== Exercise ==
Render the lines from the one containing "right ankle: (820, 510, 19)" to the one containing "right hip: (312, 559, -6)", both included, as a Markdown table with columns Row and Line, leaving out blank lines.

(Collection entries)

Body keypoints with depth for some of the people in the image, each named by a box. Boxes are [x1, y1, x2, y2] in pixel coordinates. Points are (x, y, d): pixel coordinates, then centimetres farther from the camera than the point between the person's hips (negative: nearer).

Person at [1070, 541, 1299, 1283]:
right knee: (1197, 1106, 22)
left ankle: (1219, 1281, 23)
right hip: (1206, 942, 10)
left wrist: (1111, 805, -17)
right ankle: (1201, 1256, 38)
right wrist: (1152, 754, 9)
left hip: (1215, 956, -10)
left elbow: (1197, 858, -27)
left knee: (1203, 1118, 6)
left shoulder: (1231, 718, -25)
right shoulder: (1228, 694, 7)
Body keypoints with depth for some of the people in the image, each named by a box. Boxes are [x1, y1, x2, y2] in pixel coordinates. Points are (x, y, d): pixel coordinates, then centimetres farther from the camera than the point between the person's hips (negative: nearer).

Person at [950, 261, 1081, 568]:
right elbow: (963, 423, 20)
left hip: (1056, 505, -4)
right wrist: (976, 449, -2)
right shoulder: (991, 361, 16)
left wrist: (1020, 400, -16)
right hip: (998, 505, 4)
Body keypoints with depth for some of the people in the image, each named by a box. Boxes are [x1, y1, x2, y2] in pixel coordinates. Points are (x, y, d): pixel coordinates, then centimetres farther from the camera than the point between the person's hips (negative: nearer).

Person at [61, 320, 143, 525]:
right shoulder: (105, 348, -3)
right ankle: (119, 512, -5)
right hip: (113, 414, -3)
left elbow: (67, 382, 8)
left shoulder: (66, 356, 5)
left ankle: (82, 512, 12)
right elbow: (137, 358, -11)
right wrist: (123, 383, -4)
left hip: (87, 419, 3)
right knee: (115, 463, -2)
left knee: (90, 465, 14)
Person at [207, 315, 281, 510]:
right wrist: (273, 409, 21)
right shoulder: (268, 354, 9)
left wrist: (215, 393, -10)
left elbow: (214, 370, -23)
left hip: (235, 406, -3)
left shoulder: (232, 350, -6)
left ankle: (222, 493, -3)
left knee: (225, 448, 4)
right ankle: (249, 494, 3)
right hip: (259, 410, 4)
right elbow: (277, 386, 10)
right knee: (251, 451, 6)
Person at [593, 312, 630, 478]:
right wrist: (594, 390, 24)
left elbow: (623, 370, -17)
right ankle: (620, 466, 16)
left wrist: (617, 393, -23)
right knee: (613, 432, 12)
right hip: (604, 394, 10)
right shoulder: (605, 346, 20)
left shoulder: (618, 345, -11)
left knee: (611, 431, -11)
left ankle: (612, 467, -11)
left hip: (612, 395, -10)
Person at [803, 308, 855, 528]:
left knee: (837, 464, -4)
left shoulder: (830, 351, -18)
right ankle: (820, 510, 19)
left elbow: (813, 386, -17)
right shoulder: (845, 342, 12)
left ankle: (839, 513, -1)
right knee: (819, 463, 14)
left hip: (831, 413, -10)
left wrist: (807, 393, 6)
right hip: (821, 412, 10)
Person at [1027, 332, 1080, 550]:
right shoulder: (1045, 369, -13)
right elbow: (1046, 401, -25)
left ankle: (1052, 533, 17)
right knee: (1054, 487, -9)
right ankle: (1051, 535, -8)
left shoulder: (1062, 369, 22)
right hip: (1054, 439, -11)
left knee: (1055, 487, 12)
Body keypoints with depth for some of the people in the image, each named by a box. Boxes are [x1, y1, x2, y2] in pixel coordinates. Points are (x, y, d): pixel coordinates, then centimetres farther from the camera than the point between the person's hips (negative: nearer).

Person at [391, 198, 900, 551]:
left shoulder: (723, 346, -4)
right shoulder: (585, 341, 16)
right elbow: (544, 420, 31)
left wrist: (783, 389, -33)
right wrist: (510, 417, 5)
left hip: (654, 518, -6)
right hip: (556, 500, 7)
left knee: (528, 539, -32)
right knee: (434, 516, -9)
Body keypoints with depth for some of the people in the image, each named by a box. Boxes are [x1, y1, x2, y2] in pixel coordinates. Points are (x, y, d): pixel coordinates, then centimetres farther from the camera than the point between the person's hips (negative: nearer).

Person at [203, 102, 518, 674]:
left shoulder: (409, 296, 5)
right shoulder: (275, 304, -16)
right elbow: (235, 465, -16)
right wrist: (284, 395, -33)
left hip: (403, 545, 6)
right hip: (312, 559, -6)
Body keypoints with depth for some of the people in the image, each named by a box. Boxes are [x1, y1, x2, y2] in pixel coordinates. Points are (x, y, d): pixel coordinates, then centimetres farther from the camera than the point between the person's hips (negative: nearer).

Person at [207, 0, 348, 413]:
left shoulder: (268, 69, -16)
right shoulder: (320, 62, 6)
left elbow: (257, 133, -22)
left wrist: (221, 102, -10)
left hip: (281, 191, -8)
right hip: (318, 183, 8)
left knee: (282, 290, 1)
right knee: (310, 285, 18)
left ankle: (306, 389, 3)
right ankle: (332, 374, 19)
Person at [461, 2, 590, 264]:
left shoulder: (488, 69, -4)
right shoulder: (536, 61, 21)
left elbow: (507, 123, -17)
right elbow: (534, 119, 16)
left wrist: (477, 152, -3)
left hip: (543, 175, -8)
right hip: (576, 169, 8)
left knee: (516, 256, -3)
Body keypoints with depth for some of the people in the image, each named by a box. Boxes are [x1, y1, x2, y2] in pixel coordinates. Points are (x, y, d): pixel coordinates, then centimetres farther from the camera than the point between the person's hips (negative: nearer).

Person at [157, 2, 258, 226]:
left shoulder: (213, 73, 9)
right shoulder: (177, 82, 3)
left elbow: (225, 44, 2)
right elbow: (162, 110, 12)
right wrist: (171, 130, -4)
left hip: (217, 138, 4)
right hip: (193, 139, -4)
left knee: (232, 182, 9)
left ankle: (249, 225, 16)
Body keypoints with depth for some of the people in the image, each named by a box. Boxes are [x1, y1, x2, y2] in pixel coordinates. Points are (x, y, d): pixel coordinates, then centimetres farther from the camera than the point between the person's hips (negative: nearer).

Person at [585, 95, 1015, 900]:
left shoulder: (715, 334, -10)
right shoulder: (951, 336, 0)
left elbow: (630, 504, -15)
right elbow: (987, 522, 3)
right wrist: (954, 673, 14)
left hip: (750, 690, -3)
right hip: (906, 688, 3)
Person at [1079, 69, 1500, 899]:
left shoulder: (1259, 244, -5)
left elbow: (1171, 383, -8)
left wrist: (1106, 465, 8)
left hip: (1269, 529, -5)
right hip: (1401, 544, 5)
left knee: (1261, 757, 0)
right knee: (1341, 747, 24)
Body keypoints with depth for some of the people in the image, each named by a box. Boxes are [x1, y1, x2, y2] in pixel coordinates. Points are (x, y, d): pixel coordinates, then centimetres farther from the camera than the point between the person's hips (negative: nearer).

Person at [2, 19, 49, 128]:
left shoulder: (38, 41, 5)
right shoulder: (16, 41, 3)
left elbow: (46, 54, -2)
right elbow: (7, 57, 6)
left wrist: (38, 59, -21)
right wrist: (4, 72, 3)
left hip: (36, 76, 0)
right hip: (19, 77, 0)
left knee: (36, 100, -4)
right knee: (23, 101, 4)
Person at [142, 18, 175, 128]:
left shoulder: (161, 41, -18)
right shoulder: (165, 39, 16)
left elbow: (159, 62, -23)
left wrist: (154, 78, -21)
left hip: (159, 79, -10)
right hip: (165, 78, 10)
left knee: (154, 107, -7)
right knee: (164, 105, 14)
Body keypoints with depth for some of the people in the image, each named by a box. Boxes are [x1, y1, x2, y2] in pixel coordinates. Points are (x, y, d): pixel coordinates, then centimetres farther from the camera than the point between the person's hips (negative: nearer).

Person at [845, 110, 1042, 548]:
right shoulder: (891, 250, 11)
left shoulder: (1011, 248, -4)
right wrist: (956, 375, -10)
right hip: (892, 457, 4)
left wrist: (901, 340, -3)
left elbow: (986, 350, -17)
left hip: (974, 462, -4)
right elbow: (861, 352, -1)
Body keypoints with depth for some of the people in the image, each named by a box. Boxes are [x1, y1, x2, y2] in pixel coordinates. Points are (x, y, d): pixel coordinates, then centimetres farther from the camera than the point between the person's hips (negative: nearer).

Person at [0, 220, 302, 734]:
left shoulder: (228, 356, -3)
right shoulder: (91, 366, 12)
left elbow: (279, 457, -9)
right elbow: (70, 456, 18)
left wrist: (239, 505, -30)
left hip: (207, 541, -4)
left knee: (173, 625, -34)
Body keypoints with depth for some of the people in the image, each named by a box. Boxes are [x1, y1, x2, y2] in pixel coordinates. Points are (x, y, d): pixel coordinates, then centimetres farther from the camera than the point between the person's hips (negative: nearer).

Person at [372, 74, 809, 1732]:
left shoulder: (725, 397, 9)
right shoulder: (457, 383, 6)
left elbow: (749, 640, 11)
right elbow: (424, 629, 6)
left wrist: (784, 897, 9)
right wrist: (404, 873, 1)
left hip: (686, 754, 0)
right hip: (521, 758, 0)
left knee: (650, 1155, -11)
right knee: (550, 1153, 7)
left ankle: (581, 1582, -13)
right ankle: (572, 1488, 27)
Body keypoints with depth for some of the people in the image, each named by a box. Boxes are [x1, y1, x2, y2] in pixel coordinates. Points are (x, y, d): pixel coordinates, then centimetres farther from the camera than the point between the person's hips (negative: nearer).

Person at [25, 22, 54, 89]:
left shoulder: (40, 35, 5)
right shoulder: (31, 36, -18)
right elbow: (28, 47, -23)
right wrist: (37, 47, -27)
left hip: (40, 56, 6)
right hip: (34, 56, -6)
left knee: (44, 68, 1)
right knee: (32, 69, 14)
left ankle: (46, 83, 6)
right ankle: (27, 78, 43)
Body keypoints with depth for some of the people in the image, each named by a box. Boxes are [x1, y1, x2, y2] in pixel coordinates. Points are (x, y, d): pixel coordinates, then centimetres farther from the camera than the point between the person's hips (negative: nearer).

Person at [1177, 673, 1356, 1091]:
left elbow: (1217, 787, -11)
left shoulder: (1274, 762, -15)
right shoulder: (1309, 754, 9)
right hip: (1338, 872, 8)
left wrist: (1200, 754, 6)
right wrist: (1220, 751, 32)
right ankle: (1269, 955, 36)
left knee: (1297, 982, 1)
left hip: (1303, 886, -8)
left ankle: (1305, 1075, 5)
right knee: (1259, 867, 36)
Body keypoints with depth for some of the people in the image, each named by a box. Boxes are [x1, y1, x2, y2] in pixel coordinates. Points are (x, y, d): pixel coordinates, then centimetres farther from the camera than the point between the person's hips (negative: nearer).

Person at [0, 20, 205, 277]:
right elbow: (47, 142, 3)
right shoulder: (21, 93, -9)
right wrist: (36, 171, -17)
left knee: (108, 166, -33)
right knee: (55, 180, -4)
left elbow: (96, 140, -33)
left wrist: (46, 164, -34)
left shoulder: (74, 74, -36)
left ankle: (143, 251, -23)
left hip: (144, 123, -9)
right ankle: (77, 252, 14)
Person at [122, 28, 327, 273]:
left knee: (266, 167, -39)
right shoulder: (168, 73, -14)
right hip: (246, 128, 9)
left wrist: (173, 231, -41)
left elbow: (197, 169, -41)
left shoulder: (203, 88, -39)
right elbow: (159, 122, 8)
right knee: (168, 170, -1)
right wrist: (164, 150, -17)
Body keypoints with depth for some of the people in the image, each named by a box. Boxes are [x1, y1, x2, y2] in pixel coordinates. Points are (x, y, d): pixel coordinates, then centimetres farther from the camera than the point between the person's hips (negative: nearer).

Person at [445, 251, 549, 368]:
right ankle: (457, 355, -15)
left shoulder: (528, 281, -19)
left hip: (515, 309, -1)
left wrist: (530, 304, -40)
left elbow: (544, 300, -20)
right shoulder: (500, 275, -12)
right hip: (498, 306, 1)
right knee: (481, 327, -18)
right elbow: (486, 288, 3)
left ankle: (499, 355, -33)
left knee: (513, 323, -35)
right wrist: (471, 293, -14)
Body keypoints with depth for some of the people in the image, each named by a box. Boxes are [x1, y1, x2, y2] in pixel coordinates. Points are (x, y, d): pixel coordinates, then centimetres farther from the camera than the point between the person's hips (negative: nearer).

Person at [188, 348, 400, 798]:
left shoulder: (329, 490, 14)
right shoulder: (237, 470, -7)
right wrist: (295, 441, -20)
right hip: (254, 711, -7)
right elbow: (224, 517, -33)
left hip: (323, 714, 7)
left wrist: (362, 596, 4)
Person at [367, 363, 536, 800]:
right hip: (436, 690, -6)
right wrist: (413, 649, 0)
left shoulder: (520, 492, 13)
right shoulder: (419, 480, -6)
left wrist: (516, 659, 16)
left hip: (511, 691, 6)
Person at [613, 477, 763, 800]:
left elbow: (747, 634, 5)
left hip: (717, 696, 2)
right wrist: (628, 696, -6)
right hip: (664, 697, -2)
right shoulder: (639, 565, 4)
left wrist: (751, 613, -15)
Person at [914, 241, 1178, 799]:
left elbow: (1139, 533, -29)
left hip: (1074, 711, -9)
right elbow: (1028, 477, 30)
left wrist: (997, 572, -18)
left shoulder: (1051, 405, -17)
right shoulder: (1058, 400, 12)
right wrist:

== Answer to this exercise ==
| Row | Line |
|---|---|
| 1 | right ankle: (820, 510, 19) |
| 2 | left elbow: (813, 386, -17) |
| 3 | right shoulder: (845, 342, 12) |
| 4 | left ankle: (839, 513, -1) |
| 5 | right knee: (819, 463, 14) |
| 6 | left hip: (831, 413, -10) |
| 7 | left wrist: (807, 393, 6) |
| 8 | right hip: (821, 412, 10) |
| 9 | Person at [1027, 332, 1080, 550]: |
| 10 | right shoulder: (1045, 369, -13) |
| 11 | right elbow: (1046, 401, -25) |
| 12 | left ankle: (1052, 533, 17) |
| 13 | right knee: (1054, 487, -9) |
| 14 | right ankle: (1051, 535, -8) |
| 15 | left shoulder: (1062, 369, 22) |
| 16 | right hip: (1054, 439, -11) |
| 17 | left knee: (1055, 487, 12) |
| 18 | Body keypoints with depth for some of the people in the image, each named by a box. Boxes are [x1, y1, x2, y2] in pixel coordinates. Points are (x, y, d): pixel coordinates, then centimetres farther from the camera than the point between the person's hips (negative: nearer). |
| 19 | Person at [391, 198, 900, 551]: |
| 20 | left shoulder: (723, 346, -4) |
| 21 | right shoulder: (585, 341, 16) |
| 22 | right elbow: (544, 420, 31) |
| 23 | left wrist: (783, 389, -33) |
| 24 | right wrist: (510, 417, 5) |
| 25 | left hip: (654, 518, -6) |
| 26 | right hip: (556, 500, 7) |
| 27 | left knee: (528, 539, -32) |
| 28 | right knee: (434, 516, -9) |
| 29 | Body keypoints with depth for some of the people in the image, each named by a box. Boxes are [x1, y1, x2, y2] in pixel coordinates. Points are (x, y, d): pixel coordinates, then centimetres farther from the camera than the point between the person's hips (negative: nearer). |
| 30 | Person at [203, 102, 518, 674]: |
| 31 | left shoulder: (409, 296, 5) |
| 32 | right shoulder: (275, 304, -16) |
| 33 | right elbow: (235, 465, -16) |
| 34 | right wrist: (284, 395, -33) |
| 35 | left hip: (403, 545, 6) |
| 36 | right hip: (312, 559, -6) |